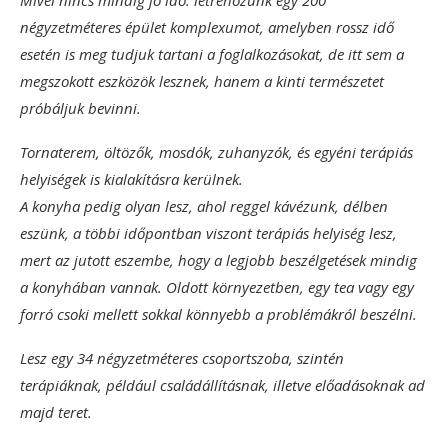
négyzetméteres épület komplexumot, amelyben rossz idő
esetén is meg tudjuk tartani a foglalkozásokat, de itt sem a
megszokott eszközök lesznek, hanem a kinti természetet
próbáljuk bevinni.
Tornaterem, öltözők, mosdók, zuhanyzók, és egyéni terápiás
helyiségek is kialakításra kerülnek.
A konyha pedig olyan lesz, ahol reggel kávézunk, délben
eszünk, a többi időpontban viszont terápiás helyiség lesz,
mert az jutott eszembe, hogy a legjobb beszélgetések mindig
a konyhában vannak. Oldott környezetben, egy tea vagy egy
forró csoki mellett sokkal könnyebb a problémákról beszélni.
Lesz egy 34 négyzetméteres csoportszoba, szintén
terápiáknak, például családállításnak, illetve előadásoknak ad
majd teret.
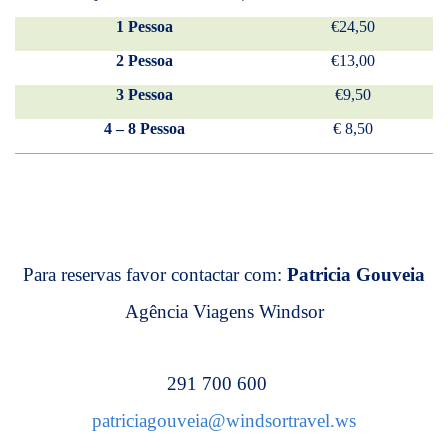
1
Pessoa
€24,50
2
Pessoa
€13,00
3
Pessoa
€9,50
4 – 8
Pessoa
€ 8,50
Para reservas favor contactar com
:
Patricia Gouveia
Agência Viagens Windsor
291 700 600
patriciagouveia@windsortravel.ws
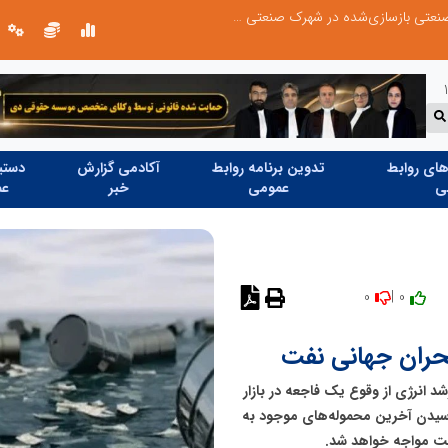
بازدید وزیر نیرو از روند برق‌رسانی به واحدهای صنعتی بازسازی‌شده در شهرک صنعتی شمس‌آباد
پیمان مکه؛ مثلث امنیتی جدید در اطراف 
ای روابط
تدوین برنامه روابط
آکادمی گزارش
دستیا
ی
عمومی
خبر
عم
0
0 |
بحران جهانی نفت
د انرژی از وقوع یک فاجعه در بازار
سیدن آخرین محموله‌های موجود به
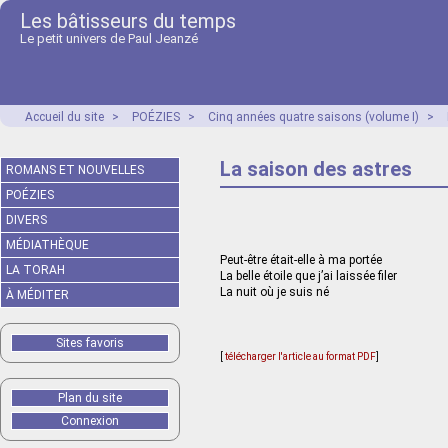
Les bâtisseurs du temps
Le petit univers de Paul Jeanzé
Accueil du site
>
POÉZIES
>
Cinq années quatre saisons (volume I)
>
La saison des astres
ROMANS ET NOUVELLES
POÉZIES
DIVERS
MÉDIATHÈQUE
Peut-être était-elle à ma portée
LA TORAH
La belle étoile que j’ai laissée filer
La nuit où je suis né
À MÉDITER
Sites favoris
[
télécharger l'article au format PDF
]
Plan du site
Connexion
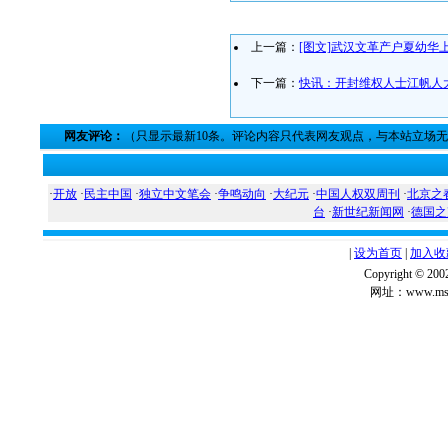
上一篇：
[图文]武汉文革产户夏幼华
下一篇：
快讯：开封维权人士江帆人
网友评论：
（只显示最新10条。评论内容只代表网友观点，与本站立场
·
开放
·
民主中国
·
独立中文笔会
·
争鸣动向
·
大纪元
·
中国人权双周刊
·
北京之
台
·
新世纪新闻网
·
德国之
|
设为首页
|
加入收
Copyright ©
网址：www.msg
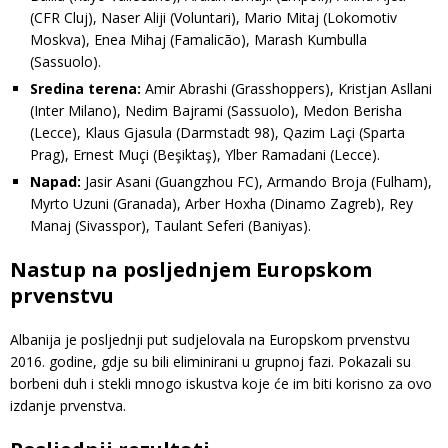
(CFR Cluj), Naser Aliji (Voluntari), Mario Mitaj (Lokomotiv
Moskva), Enea Mihaj (Famalicão), Marash Kumbulla
(Sassuolo).
Sredina terena:
Amir Abrashi (Grasshoppers), Kristjan Asllani
(Inter Milano), Nedim Bajrami (Sassuolo), Medon Berisha
(Lecce), Klaus Gjasula (Darmstadt 98), Qazim Laçi (Sparta
Prag), Ernest Muçi (Beşiktaş), Ylber Ramadani (Lecce).
Napad:
Jasir Asani (Guangzhou FC), Armando Broja (Fulham),
Myrto Uzuni (Granada), Arber Hoxha (Dinamo Zagreb), Rey
Manaj (Sivasspor), Taulant Seferi (Baniyas).
Nastup na posljednjem Europskom
prvenstvu
Albanija je posljednji put sudjelovala na Europskom prvenstvu
2016. godine, gdje su bili eliminirani u grupnoj fazi. Pokazali su
borbeni duh i stekli mnogo iskustva koje će im biti korisno za ovo
izdanje prvenstva.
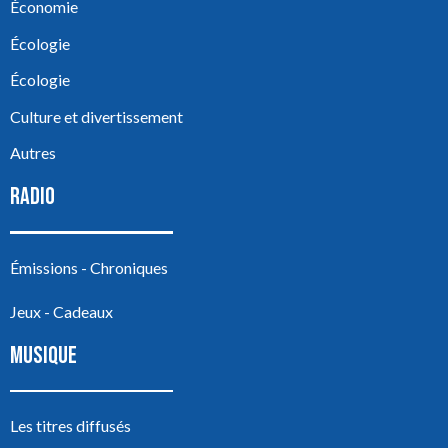
Économie
Écologie
Écologie
Culture et divertissement
Autres
RADIO
Émissions - Chroniques
Jeux - Cadeaux
MUSIQUE
Les titres diffusés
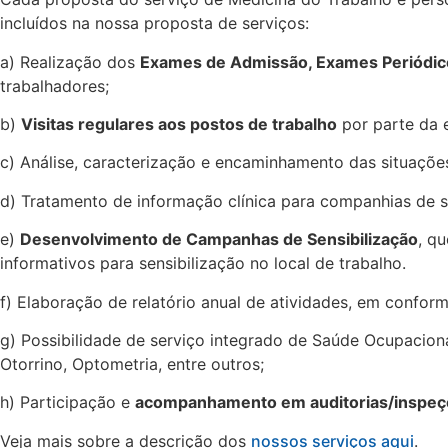
incluídos na nossa proposta de serviços:
a) Realização dos
Exames de Admissão, Exames Periódi
trabalhadores;
b)
Visitas regulares aos postos de trabalho
por parte da 
c) Análise, caracterização e encaminhamento das situaçõ
d) Tratamento de informação clínica para companhias de 
e)
Desenvolvimento de Campanhas de Sensibilização
, q
informativos para sensibilização no local de trabalho.
f) Elaboração de relatório anual de atividades, em confor
g) Possibilidade de serviço integrado de Saúde Ocupacional
Otorrino, Optometria, entre outros;
h) Participação e
acompanhamento em auditorias/inspe
Veja mais sobre a descrição dos
nossos serviços aqui
.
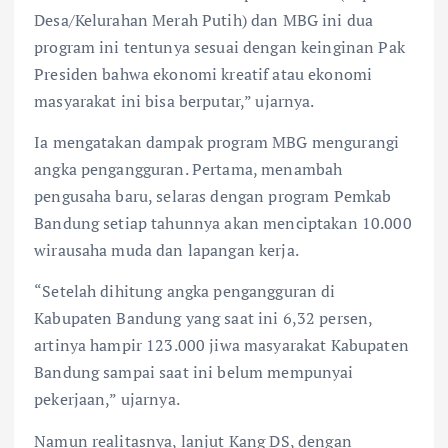
Desa/Kelurahan Merah Putih) dan MBG ini dua
program ini tentunya sesuai dengan keinginan Pak
Presiden bahwa ekonomi kreatif atau ekonomi
masyarakat ini bisa berputar,” ujarnya.
Ia mengatakan dampak program MBG mengurangi
angka pengangguran. Pertama, menambah
pengusaha baru, selaras dengan program Pemkab
Bandung setiap tahunnya akan menciptakan 10.000
wirausaha muda dan lapangan kerja.
“Setelah dihitung angka pengangguran di
Kabupaten Bandung yang saat ini 6,32 persen,
artinya hampir 123.000 jiwa masyarakat Kabupaten
Bandung sampai saat ini belum mempunyai
pekerjaan,” ujarnya.
Namun realitasnya, lanjut Kang DS, dengan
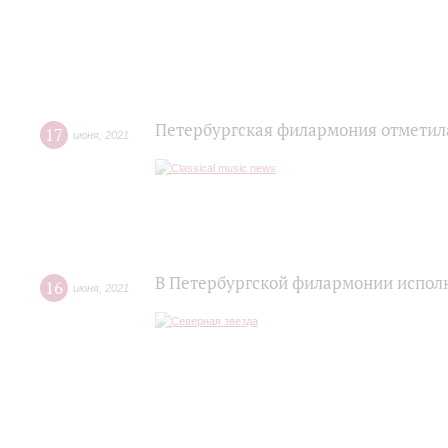
Петербургская филармония отметил
17
июня
,
2021
В Петербургской филармонии исполн
16
июня
,
2021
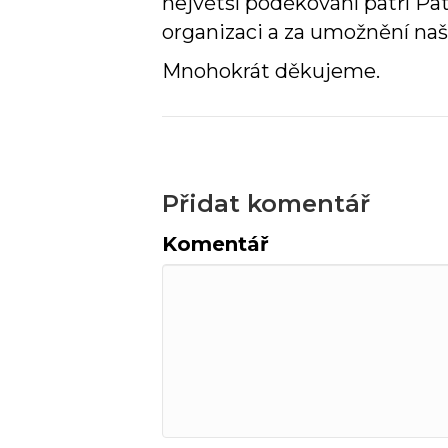
největší poděkování patří Pa
organizaci a za umožnění naš
Mnohokrát děkujeme.
Přidat komentář
Komentář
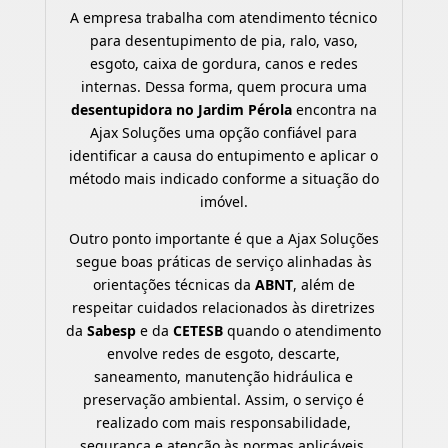
A empresa trabalha com atendimento técnico
para desentupimento de pia, ralo, vaso,
esgoto, caixa de gordura, canos e redes
internas. Dessa forma, quem procura uma
desentupidora no Jardim Pérola
encontra na
Ajax Soluções uma opção confiável para
identificar a causa do entupimento e aplicar o
método mais indicado conforme a situação do
imóvel.
Outro ponto importante é que a Ajax Soluções
segue boas práticas de serviço alinhadas às
orientações técnicas da
ABNT
, além de
respeitar cuidados relacionados às diretrizes
da
Sabesp
e da
CETESB
quando o atendimento
envolve redes de esgoto, descarte,
saneamento, manutenção hidráulica e
preservação ambiental. Assim, o serviço é
realizado com mais responsabilidade,
segurança e atenção às normas aplicáveis.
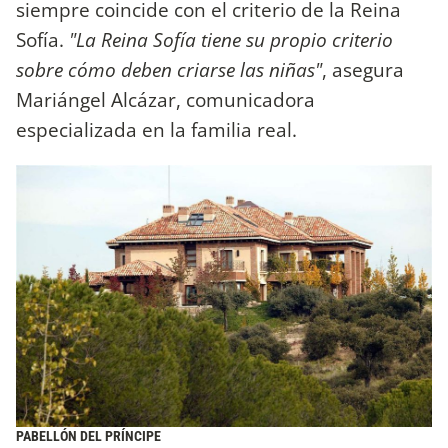
siempre coincide con el criterio de la Reina
Sofía.
"La Reina Sofía tiene su propio criterio
sobre cómo deben criarse las niñas"
, asegura
Mariángel Alcázar, comunicadora
especializada en la familia real.
PABELLÓN DEL PRÍNCIPE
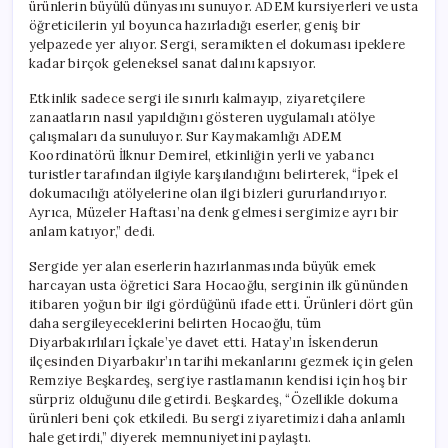
ürünlerin büyülü dünyasını sunuyor. ADEM kursiyerleri ve usta
öğreticilerin yıl boyunca hazırladığı eserler, geniş bir
yelpazede yer alıyor. Sergi, seramikten el dokuması ipeklere
kadar birçok geleneksel sanat dalını kapsıyor.
Etkinlik sadece sergi ile sınırlı kalmayıp, ziyaretçilere
zanaatların nasıl yapıldığını gösteren uygulamalı atölye
çalışmaları da sunuluyor. Sur Kaymakamlığı ADEM
Koordinatörü İlknur Demirel, etkinliğin yerli ve yabancı
turistler tarafından ilgiyle karşılandığını belirterek, “İpek el
dokumacılığı atölyelerine olan ilgi bizleri gururlandırıyor.
Ayrıca, Müzeler Haftası’na denk gelmesi sergimize ayrı bir
anlam katıyor,” dedi.
Sergide yer alan eserlerin hazırlanmasında büyük emek
harcayan usta öğretici Sara Hocaoğlu, serginin ilk gününden
itibaren yoğun bir ilgi gördüğünü ifade etti. Ürünleri dört gün
daha sergileyeceklerini belirten Hocaoğlu, tüm
Diyarbakırlıları İçkale’ye davet etti. Hatay’ın İskenderun
ilçesinden Diyarbakır’ın tarihi mekanlarını gezmek için gelen
Remziye Beşkardeş, sergiye rastlamanın kendisi için hoş bir
sürpriz olduğunu dile getirdi. Beşkardeş, “Özellikle dokuma
ürünleri beni çok etkiledi. Bu sergi ziyaretimizi daha anlamlı
hale getirdi,” diyerek memnuniyetini paylaştı.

———

__WORK TO COMPLETE__
Starting at the first line of the material, output exactly the lines up to and including the one with "forró csoki mellett". Do not include the pictures.

__WRITTEN RESPONSE__
négyzetméteres épület komplexumot, amelyben rossz idő
esetén is meg tudjuk tartani a foglalkozásokat, de itt sem a
megszokott eszközök lesznek, hanem a kinti természetet
próbáljuk bevinni.
Tornaterem, öltözők, mosdók, zuhanyzók, és egyéni terápiás
helyiségek is kialakításra kerülnek.
A konyha pedig olyan lesz, ahol reggel kávézunk, délben
eszünk, a többi időpontban viszont terápiás helyiség lesz,
mert az jutott eszembe, hogy a legjobb beszélgetések mindig
a konyhában vannak. Oldott környezetben, egy tea vagy egy
forró csoki mellett sokkal könnyebb a problémákról beszélni.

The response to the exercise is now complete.